■ **Exercise**
Scan the records below for the line containing "left hip: (34, 191)" and the line containing "right eye: (56, 99)". Copy both, plus every line between, exactly.

**** Data section

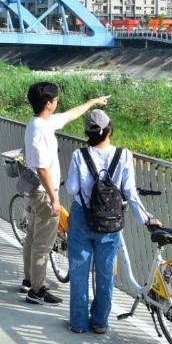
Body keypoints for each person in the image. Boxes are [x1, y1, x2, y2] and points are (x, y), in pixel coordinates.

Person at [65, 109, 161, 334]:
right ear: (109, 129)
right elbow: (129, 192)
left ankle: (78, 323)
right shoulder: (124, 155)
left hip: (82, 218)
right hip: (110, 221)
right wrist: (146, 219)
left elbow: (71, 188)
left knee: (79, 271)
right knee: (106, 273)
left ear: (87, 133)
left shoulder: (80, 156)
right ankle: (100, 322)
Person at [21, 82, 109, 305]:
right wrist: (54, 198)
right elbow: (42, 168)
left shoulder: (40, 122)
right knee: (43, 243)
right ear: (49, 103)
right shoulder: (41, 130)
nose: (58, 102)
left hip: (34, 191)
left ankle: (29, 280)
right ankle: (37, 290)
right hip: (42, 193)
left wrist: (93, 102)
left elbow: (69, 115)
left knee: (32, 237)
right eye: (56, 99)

********
**** Data section

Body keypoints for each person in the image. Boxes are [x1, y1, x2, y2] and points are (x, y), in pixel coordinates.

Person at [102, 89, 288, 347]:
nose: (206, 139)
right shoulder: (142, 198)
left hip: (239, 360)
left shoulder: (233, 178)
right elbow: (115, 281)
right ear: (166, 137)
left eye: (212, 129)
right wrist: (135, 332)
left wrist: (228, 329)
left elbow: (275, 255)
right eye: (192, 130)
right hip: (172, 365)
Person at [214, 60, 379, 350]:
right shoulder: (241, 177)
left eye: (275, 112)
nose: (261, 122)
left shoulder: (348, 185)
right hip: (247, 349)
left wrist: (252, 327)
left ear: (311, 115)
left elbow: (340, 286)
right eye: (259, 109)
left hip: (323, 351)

********

■ **Exercise solution**
left hip: (34, 191)
left ankle: (29, 280)
right ankle: (37, 290)
right hip: (42, 193)
left wrist: (93, 102)
left elbow: (69, 115)
left knee: (32, 237)
right eye: (56, 99)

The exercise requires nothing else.